D’autres enseignantes, dans le groupe 2 (masse de l’air), ont choisi d’imposer un certain type de matériel pour éviter le renforcement d’une conception. Dans l’extrait suivant, elles hésitent entre deux situations de départ qui impliqueraient du matériel recouvrant des enjeux différents : un ballon de football ou des bouteilles de plongée. Au cours d’une discussion sur le ballon de football, la formatrice les avertit d’une conception présente chez les jeunes enfants : plus un objet est volumineux, plus il est lourd. Les enseignantes, mises en garde, commencent à se tourner vers l’utilisation de bouteilles, pour éviter le renforcement de cette conception. En effet, les élèves pourraient conclure que le ballon de football gonflé est plus lourd parce qu’il est plus gros. Cependant, en choisissant le matériel pour limiter les paramètres en jeu dans cette expérience, les enseignants réalisent une part importante du travail à la place des élèves : la séparation des variables.

G2 : 1h15’

– Mais du moment qu’ils comprennent que l’air est pesant, je vois pas en quoi ça pose problème. […] Le fait d’avoir un ballon dégonflé ou gonflé, en quoi ça poserait problème étant donné que la question c’est : est- ce que ça va être plus lourd ou plus léger ?

– C’est pas que ça pose un problème.

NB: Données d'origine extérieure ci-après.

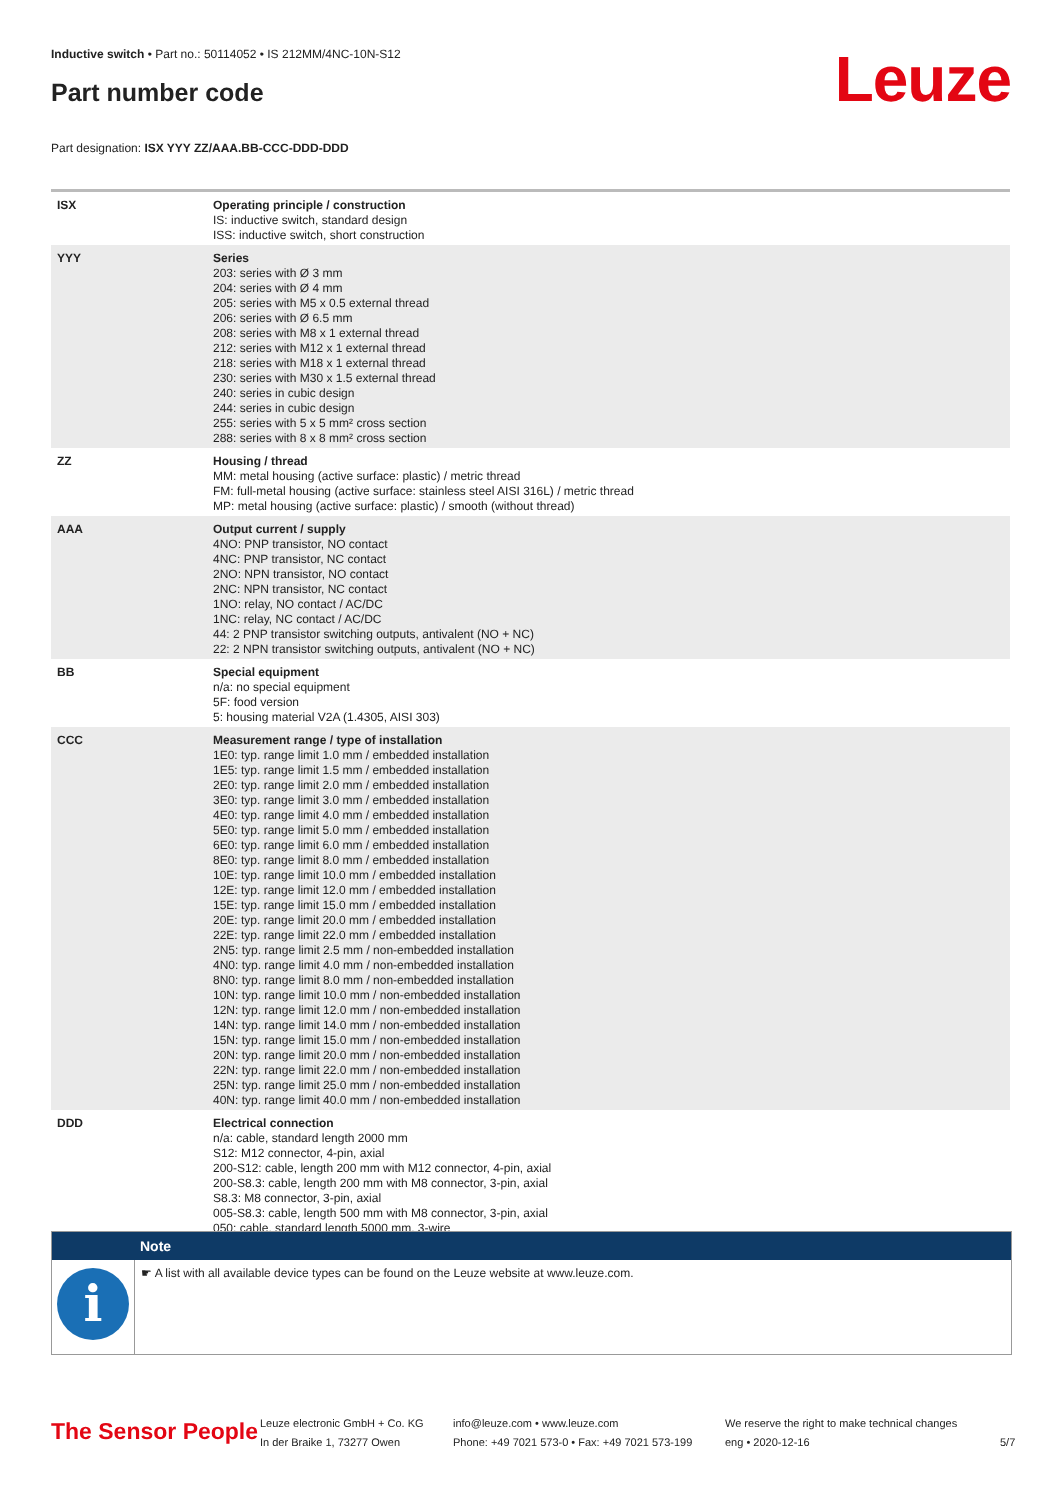Inductive switch • Part no.: 50114052 • IS 212MM/4NC-10N-S12
Part number code Leuze
Part designation: ISX YYY ZZ/AAA.BB-CCC-DDD-DDD
| ISX | Operating principle / construction IS: inductive switch, standard design ISS: inductive switch, short construction |
| YYY | Series 203: series with Ø 3 mm 204: series with Ø 4 mm 205: series with M5 x 0.5 external thread 206: series with Ø 6.5 mm 208: series with M8 x 1 external thread 212: series with M12 x 1 external thread 218: series with M18 x 1 external thread 230: series with M30 x 1.5 external thread 240: series in cubic design 244: series in cubic design 255: series with 5 x 5 mm² cross section 288: series with 8 x 8 mm² cross section |
| ZZ | Housing / thread MM: metal housing (active surface: plastic) / metric thread FM: full-metal housing (active surface: stainless steel AISI 316L) / metric thread MP: metal housing (active surface: plastic) / smooth (without thread) |
| AAA | Output current / supply 4NO: PNP transistor, NO contact 4NC: PNP transistor, NC contact 2NO: NPN transistor, NO contact 2NC: NPN transistor, NC contact 1NO: relay, NO contact / AC/DC 1NC: relay, NC contact / AC/DC 44: 2 PNP transistor switching outputs, antivalent (NO + NC) 22: 2 NPN transistor switching outputs, antivalent (NO + NC) |
| BB | Special equipment n/a: no special equipment 5F: food version 5: housing material V2A (1.4305, AISI 303) |
| CCC | Measurement range / type of installation 1E0: typ. range limit 1.0 mm / embedded installation 1E5: typ. range limit 1.5 mm / embedded installation 2E0: typ. range limit 2.0 mm / embedded installation 3E0: typ. range limit 3.0 mm / embedded installation 4E0: typ. range limit 4.0 mm / embedded installation 5E0: typ. range limit 5.0 mm / embedded installation 6E0: typ. range limit 6.0 mm / embedded installation 8E0: typ. range limit 8.0 mm / embedded installation 10E: typ. range limit 10.0 mm / embedded installation 12E: typ. range limit 12.0 mm / embedded installation 15E: typ. range limit 15.0 mm / embedded installation 20E: typ. range limit 20.0 mm / embedded installation 22E: typ. range limit 22.0 mm / embedded installation 2N5: typ. range limit 2.5 mm / non-embedded installation 4N0: typ. range limit 4.0 mm / non-embedded installation 8N0: typ. range limit 8.0 mm / non-embedded installation 10N: typ. range limit 10.0 mm / non-embedded installation 12N: typ. range limit 12.0 mm / non-embedded installation 14N: typ. range limit 14.0 mm / non-embedded installation 15N: typ. range limit 15.0 mm / non-embedded installation 20N: typ. range limit 20.0 mm / non-embedded installation 22N: typ. range limit 22.0 mm / non-embedded installation 25N: typ. range limit 25.0 mm / non-embedded installation 40N: typ. range limit 40.0 mm / non-embedded installation |
| DDD | Electrical connection n/a: cable, standard length 2000 mm S12: M12 connector, 4-pin, axial 200-S12: cable, length 200 mm with M12 connector, 4-pin, axial 200-S8.3: cable, length 200 mm with M8 connector, 3-pin, axial S8.3: M8 connector, 3-pin, axial 005-S8.3: cable, length 500 mm with M8 connector, 3-pin, axial 050: cable, standard length 5000 mm, 3-wire |
Note
i
☛ A list with all available device types can be found on the Leuze website at www.leuze.com.
The Sensor People
Leuze electronic GmbH + Co. KG
In der Braike 1, 73277 Owen
info@leuze.com • www.leuze.com
Phone: +49 7021 573-0 • Fax: +49 7021 573-199
We reserve the right to make technical changes
eng • 2020-12-16
5/7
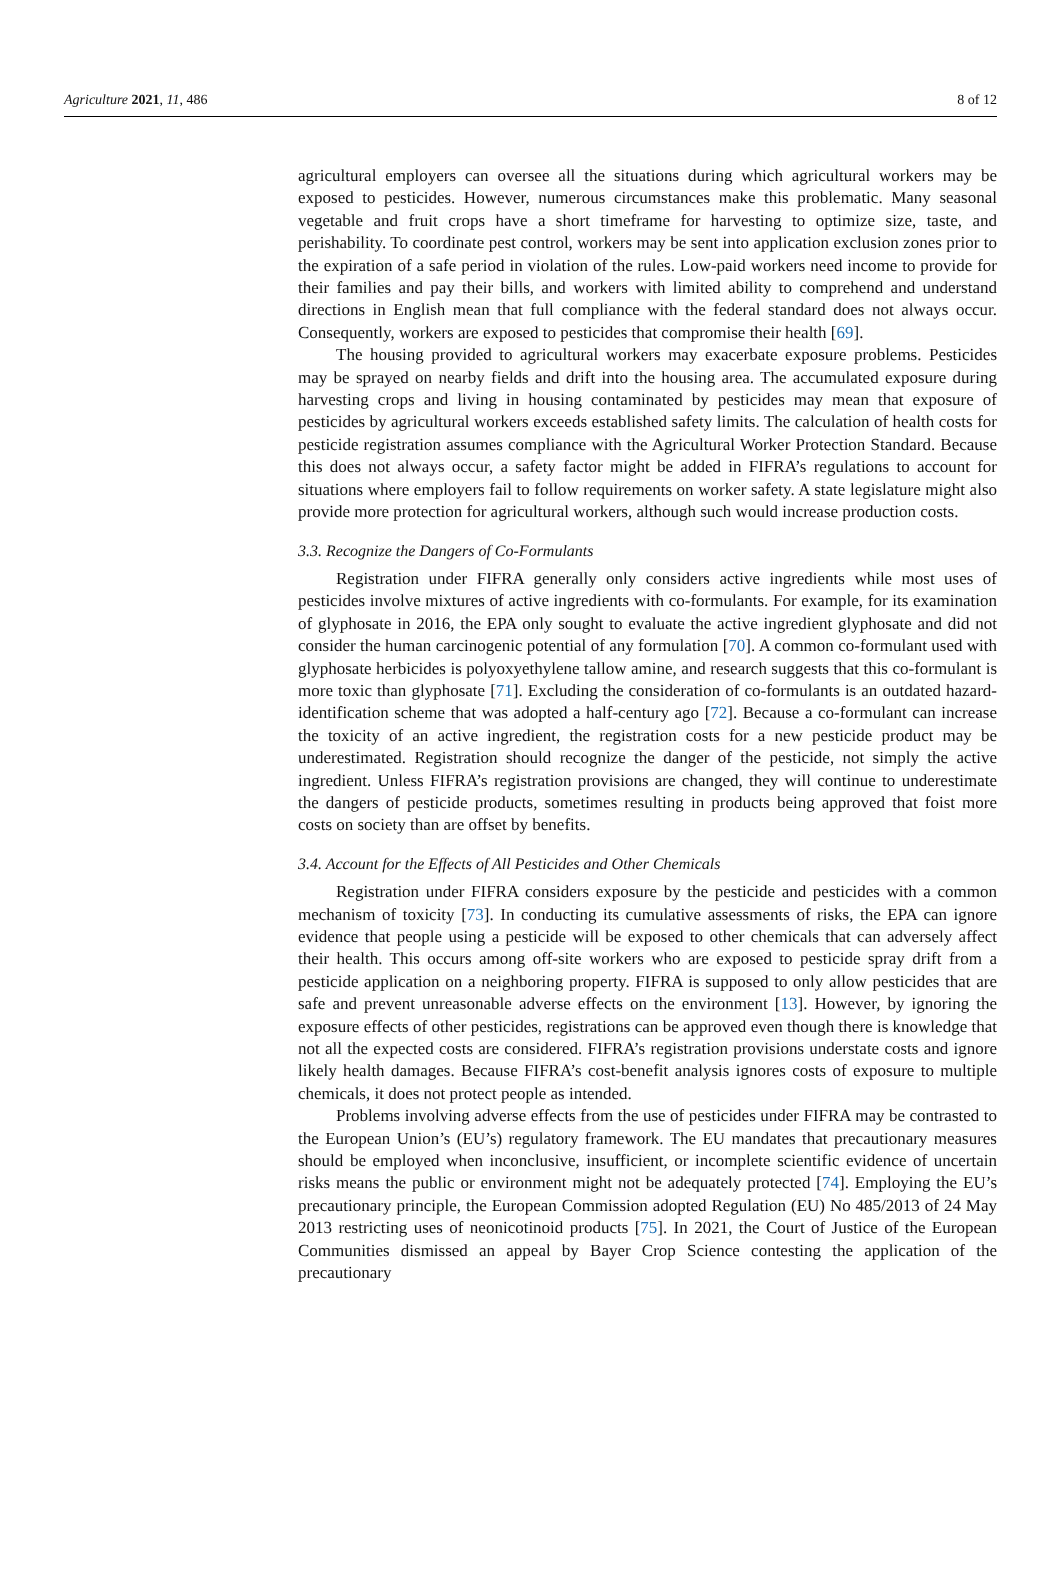Agriculture 2021, 11, 486 8 of 12
agricultural employers can oversee all the situations during which agricultural workers may be exposed to pesticides. However, numerous circumstances make this problematic. Many seasonal vegetable and fruit crops have a short timeframe for harvesting to optimize size, taste, and perishability. To coordinate pest control, workers may be sent into application exclusion zones prior to the expiration of a safe period in violation of the rules. Low-paid workers need income to provide for their families and pay their bills, and workers with limited ability to comprehend and understand directions in English mean that full compliance with the federal standard does not always occur. Consequently, workers are exposed to pesticides that compromise their health [69].
The housing provided to agricultural workers may exacerbate exposure problems. Pesticides may be sprayed on nearby fields and drift into the housing area. The accumulated exposure during harvesting crops and living in housing contaminated by pesticides may mean that exposure of pesticides by agricultural workers exceeds established safety limits. The calculation of health costs for pesticide registration assumes compliance with the Agricultural Worker Protection Standard. Because this does not always occur, a safety factor might be added in FIFRA’s regulations to account for situations where employers fail to follow requirements on worker safety. A state legislature might also provide more protection for agricultural workers, although such would increase production costs.
3.3. Recognize the Dangers of Co-Formulants
Registration under FIFRA generally only considers active ingredients while most uses of pesticides involve mixtures of active ingredients with co-formulants. For example, for its examination of glyphosate in 2016, the EPA only sought to evaluate the active ingredient glyphosate and did not consider the human carcinogenic potential of any formulation [70]. A common co-formulant used with glyphosate herbicides is polyoxyethylene tallow amine, and research suggests that this co-formulant is more toxic than glyphosate [71]. Excluding the consideration of co-formulants is an outdated hazard-identification scheme that was adopted a half-century ago [72]. Because a co-formulant can increase the toxicity of an active ingredient, the registration costs for a new pesticide product may be underestimated. Registration should recognize the danger of the pesticide, not simply the active ingredient. Unless FIFRA’s registration provisions are changed, they will continue to underestimate the dangers of pesticide products, sometimes resulting in products being approved that foist more costs on society than are offset by benefits.
3.4. Account for the Effects of All Pesticides and Other Chemicals
Registration under FIFRA considers exposure by the pesticide and pesticides with a common mechanism of toxicity [73]. In conducting its cumulative assessments of risks, the EPA can ignore evidence that people using a pesticide will be exposed to other chemicals that can adversely affect their health. This occurs among off-site workers who are exposed to pesticide spray drift from a pesticide application on a neighboring property. FIFRA is supposed to only allow pesticides that are safe and prevent unreasonable adverse effects on the environment [13]. However, by ignoring the exposure effects of other pesticides, registrations can be approved even though there is knowledge that not all the expected costs are considered. FIFRA’s registration provisions understate costs and ignore likely health damages. Because FIFRA’s cost-benefit analysis ignores costs of exposure to multiple chemicals, it does not protect people as intended.
Problems involving adverse effects from the use of pesticides under FIFRA may be contrasted to the European Union’s (EU’s) regulatory framework. The EU mandates that precautionary measures should be employed when inconclusive, insufficient, or incomplete scientific evidence of uncertain risks means the public or environment might not be adequately protected [74]. Employing the EU’s precautionary principle, the European Commission adopted Regulation (EU) No 485/2013 of 24 May 2013 restricting uses of neonicotinoid products [75]. In 2021, the Court of Justice of the European Communities dismissed an appeal by Bayer Crop Science contesting the application of the precautionary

C’est que visuellement, on fait en plus changer un autre paramètre physique. Pour la suite, quand tu vas faire PV… enfin, tu le fais pas au collège mais… […]

– Personnellement, moi, je fais juste la pesée du ballon, en fait, légèrement dégonflé. On vide l’air qu’y a dedans, tu le gonfles et tu fais la pesée. Donc l’air a une masse. […]

– Moi, ce que je veux, c’est juste qu’ils comprennent que l’air est pesant. Que le volume ait quelque chose à voir là-dedans, ça m’est égal. […]

– Formatrice : les petits… je sais pas si c’est vrai au collège mais les petits pensent que, parce que c’est plus gros, alors c’est plus lourd. Ça, je sais que ça a été identifié chez les petits. […]

– Ah, qu’ils disent pas : « ben c’est normal ! Le ballon est plus gros donc c’est plus lourd. » […]

– Justement, l’histoire des bouteilles… le ballon, on voit pas l’intérieur. On n’est pas certain de ne pas modifier le volume. Alors que les bouteilles, c’est plus évident. C’est plus visuel.